Researchers from Oxford University and UCL (University College London) have created an interactive map which details the histories of genetic mixing between each of the 95 populations across Europe, Africa, Asia and South America spanning the last four millennia.
The study simultaneously identifies, dates and characterises genetic mixing between populations.
To do this, the researchers developed sophisticated statistical methods to analyse the DNA of 1490 individuals in 95 populations around the world. The work was chiefly funded by the Wellcome Trust and Royal Society.
"DNA really has the power to tell stories and uncover details of humanity's past," Dr Simon Myers of Oxford University's Department of Statistics and Wellcome Trust Centre for Human Genetics, and co-senior author of the study, said.
The powerful technique, christened 'Globetrotter', provides insight into past events such as the genetic legacy of the Mongol Empire. Historical records suggest that the Hazara people of Pakistan are partially descended from Mongol warriors, and this study found clear evidence of Mongol DNA entering the population during the period of the Mongol Empire.

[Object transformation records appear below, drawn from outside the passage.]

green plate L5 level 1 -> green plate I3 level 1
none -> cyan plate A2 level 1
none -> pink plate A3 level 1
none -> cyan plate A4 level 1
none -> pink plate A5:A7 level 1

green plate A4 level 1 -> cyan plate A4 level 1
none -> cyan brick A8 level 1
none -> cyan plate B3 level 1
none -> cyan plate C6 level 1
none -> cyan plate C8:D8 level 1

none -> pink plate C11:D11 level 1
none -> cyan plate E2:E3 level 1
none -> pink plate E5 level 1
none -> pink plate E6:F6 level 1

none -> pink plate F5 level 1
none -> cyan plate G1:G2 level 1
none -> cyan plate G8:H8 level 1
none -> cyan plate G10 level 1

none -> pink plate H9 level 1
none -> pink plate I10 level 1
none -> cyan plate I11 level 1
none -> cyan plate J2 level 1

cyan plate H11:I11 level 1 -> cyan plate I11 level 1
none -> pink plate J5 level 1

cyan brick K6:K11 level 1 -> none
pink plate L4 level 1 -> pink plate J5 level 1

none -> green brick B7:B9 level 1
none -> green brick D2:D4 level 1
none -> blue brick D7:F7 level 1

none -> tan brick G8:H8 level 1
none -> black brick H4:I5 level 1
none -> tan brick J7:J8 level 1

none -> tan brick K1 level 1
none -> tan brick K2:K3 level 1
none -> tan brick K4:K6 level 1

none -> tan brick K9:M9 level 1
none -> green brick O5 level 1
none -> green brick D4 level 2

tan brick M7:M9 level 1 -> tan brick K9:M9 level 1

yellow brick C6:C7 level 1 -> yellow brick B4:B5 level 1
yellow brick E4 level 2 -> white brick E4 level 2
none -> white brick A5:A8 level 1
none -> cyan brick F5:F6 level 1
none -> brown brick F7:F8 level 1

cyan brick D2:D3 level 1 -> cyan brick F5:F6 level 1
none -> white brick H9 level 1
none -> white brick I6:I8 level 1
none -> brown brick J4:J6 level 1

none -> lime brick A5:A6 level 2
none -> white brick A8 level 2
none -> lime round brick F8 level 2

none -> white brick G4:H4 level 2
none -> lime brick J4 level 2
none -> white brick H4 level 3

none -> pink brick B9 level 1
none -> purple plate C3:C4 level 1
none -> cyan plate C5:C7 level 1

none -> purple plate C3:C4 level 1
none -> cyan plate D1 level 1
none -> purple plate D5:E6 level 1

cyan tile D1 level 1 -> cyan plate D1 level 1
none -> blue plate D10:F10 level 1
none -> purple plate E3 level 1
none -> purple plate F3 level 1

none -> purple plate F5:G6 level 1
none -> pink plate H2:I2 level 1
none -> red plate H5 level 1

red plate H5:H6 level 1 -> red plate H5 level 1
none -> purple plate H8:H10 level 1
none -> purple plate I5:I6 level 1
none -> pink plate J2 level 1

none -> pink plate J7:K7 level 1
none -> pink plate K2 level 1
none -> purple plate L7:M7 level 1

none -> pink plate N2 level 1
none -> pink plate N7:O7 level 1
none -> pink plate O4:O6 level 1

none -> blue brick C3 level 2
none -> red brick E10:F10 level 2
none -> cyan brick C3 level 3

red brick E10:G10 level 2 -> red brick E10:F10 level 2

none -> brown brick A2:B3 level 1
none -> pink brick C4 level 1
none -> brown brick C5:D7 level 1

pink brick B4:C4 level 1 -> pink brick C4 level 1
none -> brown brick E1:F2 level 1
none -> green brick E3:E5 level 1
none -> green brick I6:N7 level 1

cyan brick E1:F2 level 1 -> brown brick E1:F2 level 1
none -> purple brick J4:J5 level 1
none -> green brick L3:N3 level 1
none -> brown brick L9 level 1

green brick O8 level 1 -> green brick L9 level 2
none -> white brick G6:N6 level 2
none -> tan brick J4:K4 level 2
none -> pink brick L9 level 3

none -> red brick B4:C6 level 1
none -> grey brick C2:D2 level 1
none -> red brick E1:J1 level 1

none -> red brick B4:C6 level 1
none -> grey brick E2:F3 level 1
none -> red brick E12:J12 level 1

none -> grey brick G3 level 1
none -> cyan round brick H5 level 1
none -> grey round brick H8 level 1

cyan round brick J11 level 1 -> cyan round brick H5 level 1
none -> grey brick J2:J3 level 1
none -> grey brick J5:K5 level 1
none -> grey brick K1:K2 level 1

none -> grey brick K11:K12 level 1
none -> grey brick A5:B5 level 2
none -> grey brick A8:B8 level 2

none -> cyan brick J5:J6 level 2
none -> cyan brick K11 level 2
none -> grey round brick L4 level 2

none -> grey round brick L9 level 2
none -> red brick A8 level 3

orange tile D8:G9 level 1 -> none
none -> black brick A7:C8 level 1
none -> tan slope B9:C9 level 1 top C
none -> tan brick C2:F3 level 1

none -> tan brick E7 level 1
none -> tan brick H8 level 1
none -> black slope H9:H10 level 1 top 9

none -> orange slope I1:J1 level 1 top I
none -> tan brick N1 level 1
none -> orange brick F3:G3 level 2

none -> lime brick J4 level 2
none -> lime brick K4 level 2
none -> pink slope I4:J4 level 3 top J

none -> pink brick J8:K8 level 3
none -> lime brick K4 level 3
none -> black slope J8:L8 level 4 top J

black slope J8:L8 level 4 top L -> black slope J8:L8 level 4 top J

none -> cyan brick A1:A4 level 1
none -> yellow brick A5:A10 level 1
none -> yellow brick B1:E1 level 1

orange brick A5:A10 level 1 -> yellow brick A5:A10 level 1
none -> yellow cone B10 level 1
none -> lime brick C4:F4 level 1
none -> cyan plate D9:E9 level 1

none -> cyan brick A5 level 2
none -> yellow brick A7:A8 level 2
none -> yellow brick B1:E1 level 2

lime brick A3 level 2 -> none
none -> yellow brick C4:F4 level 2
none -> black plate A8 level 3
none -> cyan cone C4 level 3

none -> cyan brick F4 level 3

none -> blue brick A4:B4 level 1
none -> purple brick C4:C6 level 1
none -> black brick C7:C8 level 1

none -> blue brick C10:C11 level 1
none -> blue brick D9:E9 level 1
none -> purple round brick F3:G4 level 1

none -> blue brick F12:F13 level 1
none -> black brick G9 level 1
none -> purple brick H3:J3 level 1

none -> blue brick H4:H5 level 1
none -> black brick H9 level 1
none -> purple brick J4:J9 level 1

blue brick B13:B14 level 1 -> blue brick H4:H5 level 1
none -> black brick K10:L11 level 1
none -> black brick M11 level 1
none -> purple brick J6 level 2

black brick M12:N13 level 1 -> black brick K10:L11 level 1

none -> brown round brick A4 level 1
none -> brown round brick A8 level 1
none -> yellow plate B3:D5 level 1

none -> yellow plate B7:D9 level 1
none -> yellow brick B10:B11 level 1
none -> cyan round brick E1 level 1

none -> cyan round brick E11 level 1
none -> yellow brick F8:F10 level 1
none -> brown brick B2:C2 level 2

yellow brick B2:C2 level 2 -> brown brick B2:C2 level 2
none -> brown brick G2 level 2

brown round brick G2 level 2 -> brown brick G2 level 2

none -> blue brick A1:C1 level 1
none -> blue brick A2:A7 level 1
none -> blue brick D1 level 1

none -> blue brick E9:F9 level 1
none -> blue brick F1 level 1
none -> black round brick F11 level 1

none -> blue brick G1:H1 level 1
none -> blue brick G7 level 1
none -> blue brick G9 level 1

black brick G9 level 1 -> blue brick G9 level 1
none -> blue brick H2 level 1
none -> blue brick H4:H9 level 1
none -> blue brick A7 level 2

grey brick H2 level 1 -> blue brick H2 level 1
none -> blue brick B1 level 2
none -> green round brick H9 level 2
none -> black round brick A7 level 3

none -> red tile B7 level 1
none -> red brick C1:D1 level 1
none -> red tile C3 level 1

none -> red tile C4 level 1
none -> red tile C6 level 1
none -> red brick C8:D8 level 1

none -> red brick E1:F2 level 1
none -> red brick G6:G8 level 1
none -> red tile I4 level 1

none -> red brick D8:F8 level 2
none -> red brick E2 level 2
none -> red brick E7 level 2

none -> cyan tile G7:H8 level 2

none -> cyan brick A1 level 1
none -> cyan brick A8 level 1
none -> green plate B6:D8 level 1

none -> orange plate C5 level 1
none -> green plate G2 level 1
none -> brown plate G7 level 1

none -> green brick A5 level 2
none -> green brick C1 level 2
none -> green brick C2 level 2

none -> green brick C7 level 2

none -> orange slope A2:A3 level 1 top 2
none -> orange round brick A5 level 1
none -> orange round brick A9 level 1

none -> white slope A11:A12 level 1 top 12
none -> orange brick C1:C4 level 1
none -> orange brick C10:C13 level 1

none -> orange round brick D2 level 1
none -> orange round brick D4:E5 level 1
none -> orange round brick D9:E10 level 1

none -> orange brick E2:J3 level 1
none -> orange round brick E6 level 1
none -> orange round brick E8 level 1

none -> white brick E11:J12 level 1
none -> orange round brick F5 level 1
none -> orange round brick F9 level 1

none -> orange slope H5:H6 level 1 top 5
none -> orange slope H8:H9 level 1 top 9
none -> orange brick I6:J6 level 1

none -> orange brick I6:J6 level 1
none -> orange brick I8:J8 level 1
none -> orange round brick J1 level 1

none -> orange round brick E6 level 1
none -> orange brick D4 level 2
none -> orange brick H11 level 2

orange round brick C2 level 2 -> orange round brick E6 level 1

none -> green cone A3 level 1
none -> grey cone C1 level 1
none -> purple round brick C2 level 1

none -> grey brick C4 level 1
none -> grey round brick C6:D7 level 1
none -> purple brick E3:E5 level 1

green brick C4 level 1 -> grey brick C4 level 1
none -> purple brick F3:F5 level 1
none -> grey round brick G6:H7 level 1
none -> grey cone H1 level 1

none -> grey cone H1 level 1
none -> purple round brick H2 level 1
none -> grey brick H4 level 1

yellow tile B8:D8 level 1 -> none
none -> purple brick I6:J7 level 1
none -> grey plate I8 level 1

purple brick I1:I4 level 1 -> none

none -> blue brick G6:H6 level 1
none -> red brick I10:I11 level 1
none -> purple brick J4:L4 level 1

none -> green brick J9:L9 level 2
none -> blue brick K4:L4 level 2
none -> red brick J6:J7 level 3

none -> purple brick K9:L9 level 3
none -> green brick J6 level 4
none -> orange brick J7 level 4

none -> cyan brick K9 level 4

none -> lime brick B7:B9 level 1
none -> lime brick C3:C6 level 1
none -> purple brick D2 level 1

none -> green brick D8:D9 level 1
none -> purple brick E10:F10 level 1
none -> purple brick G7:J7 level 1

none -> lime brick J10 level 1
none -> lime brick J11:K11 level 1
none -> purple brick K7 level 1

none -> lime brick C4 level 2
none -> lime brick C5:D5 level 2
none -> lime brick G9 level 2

Six other populations, from as far west as Turkey, showed similar evidence of genetic mixing with Mongols around the same time.
"What amazes me most is simply how well our technique works," lead author of the study Dr Garrett Hellenthal of the UCL Genetics Institute, said.
"Although individual mutations carry only weak signals about where a person is from, by adding information across the whole genome we can reconstruct these mixing events. Sometimes individuals sampled from nearby regions can have surprisingly different sources of mixing," he said.
The team used genome data for all 1490 individuals to identify 'chunks' of DNA that were shared between individuals from different populations. Populations sharing more ancestry share more chunks, and individual chunks give clues about the underlying ancestry along chromosomes.
As well as providing fresh insights into historical events, the new research might have implications for how DNA impacts health and disease in different populations.
The study is published in the journal Science.